学術論文では、肝リピドーシスに膵炎を併発した症例は予後が厳しく、特発性 (背景疾患のない) の症例では予後が比較的良好と報告されています。つまり、「食べない」の裏に併発疾患があるかどうかで、治療の見通しも変わってきます。これは血液検査や画像検査をしないと分からない領域なので、自宅判断には限界があります。

→ 関連: 猫の腎不全末期に見られるサインと看取り

老衰・終末期に近い変化

慢性腎臓病の後期や、腫瘍性疾患の終末期では、「食べないこと自体が経過の一部」として現れることがあります。この場合、「治療で食欲を取り戻す」ではなく「残された時間をどう過ごすか」が論点に移ります。

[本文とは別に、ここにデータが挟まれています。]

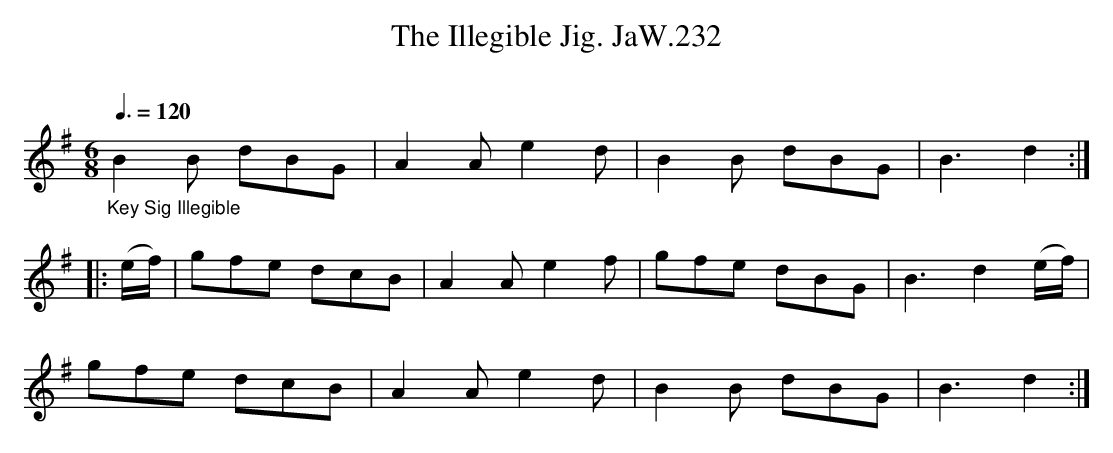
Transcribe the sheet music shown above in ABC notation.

ここの判断は飼い主さんだけで抱える領域ではありません。受診時に「いまどの段階にいるのか」をかかりつけ獣医師に正直に尋ねることが、その後の判断のスタート地点になります。

→ 関連: お別れ後の保冷とご遺体ケアの基本

強制給餌の境界: いつ始め、いつ止めるか

強制給餌は、「自宅で勝手に始めるもの」ではなく「獣医師の指示・診断のもとで行うもの」が大前提です。本記事のなかで、ここがいちばん飼い主さんが揺れるポイントだと思います。

強制給餌を始める前に獣医師と確認すべきこと

強制給餌には方法がいくつかあります。学術論文 (Webb 2018) によれば、肝リピドーシスの猫では経口の食欲増進剤だけでは不十分なことが多いとされています。中長期の栄養補給ではフィーディングチューブ (経鼻・食道・胃チューブ) の設置が必要になる場合があります。

シリンジでの自宅給餌は、獣医師の指示のもとで短期間の補助として位置づけられることが多く、中長期に必要な栄養を入れる場合は食道チューブや経鼻カテーテルが選ばれます。どの方法を選ぶかは、うちのこの状態や併発疾患、家庭で続けられるケアの範囲で変わるので、かかりつけ獣医師と相談する前提で考えてください。

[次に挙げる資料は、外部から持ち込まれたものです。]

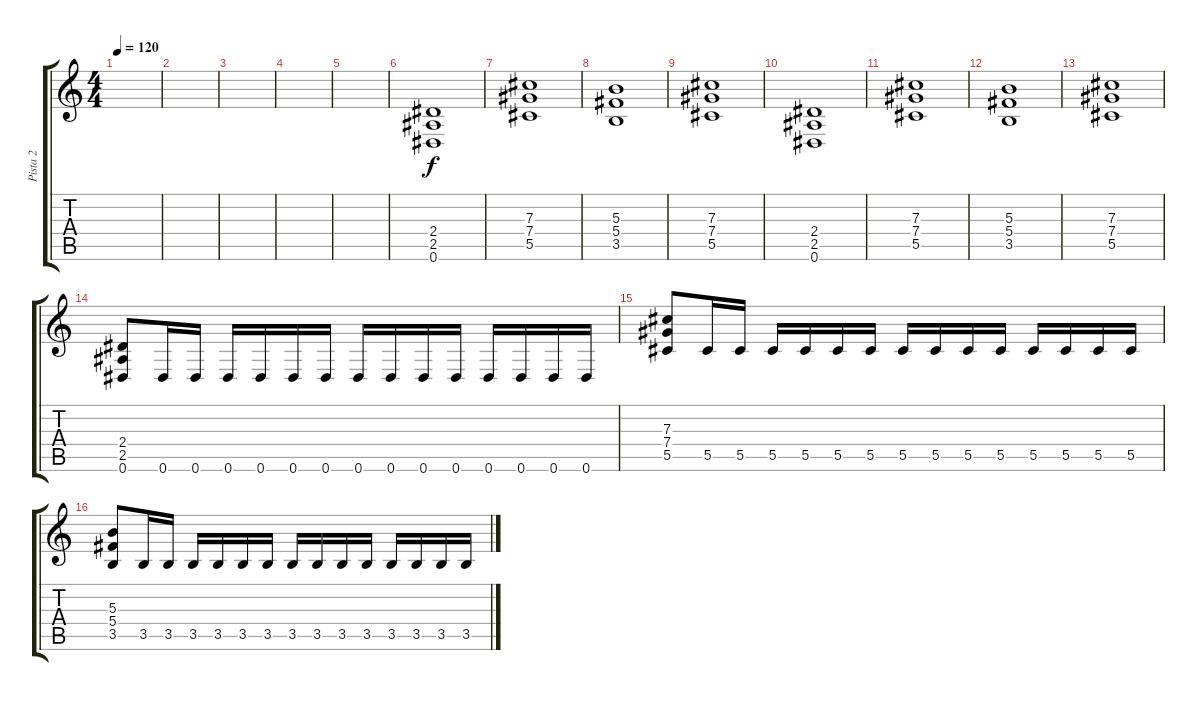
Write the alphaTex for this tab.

\track ("Pista 2" "Pista 2") {instrument distortionguitar}
\staff {score tabs}
\tuning (Eb4 Bb3 Gb3 Db3 Ab2 Eb2) {hide}
\ts (4 4)
\tempo 120
\clef g2
\ks c
|
|
|
|
|
(2.4 2.5 0.6).1 |
(7.3 7.4 5.5).1 |
(5.3 5.4 3.5).1 |
(7.3 7.4 5.5).1 |
(2.4 2.5 0.6).1 |
(7.3 7.4 5.5).1 |
(5.3 5.4 3.5).1 |
(7.3 7.4 5.5).1 |
(2.4 2.5 0.6).8 0.6.16 0.6.16 0.6.16 0.6.16 0.6.16 0.6.16 0.6.16 0.6.16 0.6.16 0.6.16 0.6.16 0.6.16 0.6.16 0.6.16 |
(7.3 7.4 5.5).8 5.5.16 5.5.16 5.5.16 5.5.16 5.5.16 5.5.16 5.5.16 5.5.16 5.5.16 5.5.16 5.5.16 5.5.16 5.5.16 5.5.16 |
(5.3 5.4 3.5).8 3.5.16 3.5.16 3.5.16 3.5.16 3.5.16 3.5.16 3.5.16 3.5.16 3.5.16 3.5.16 3.5.16 3.5.16 3.5.16 3.5.16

「自宅で無理に口を開けてフードを押し込む」は、誤嚥や強いストレスのリスクがあり、推奨できません。

止め時の判断軸 (本人の意思と看取りフェーズ)

始め時と同じくらい大切なのが、止め時です。編集部が現場で見てきた範囲では、次の 3 つが「いったん止めて獣医師と相談する」サインとして挙がります。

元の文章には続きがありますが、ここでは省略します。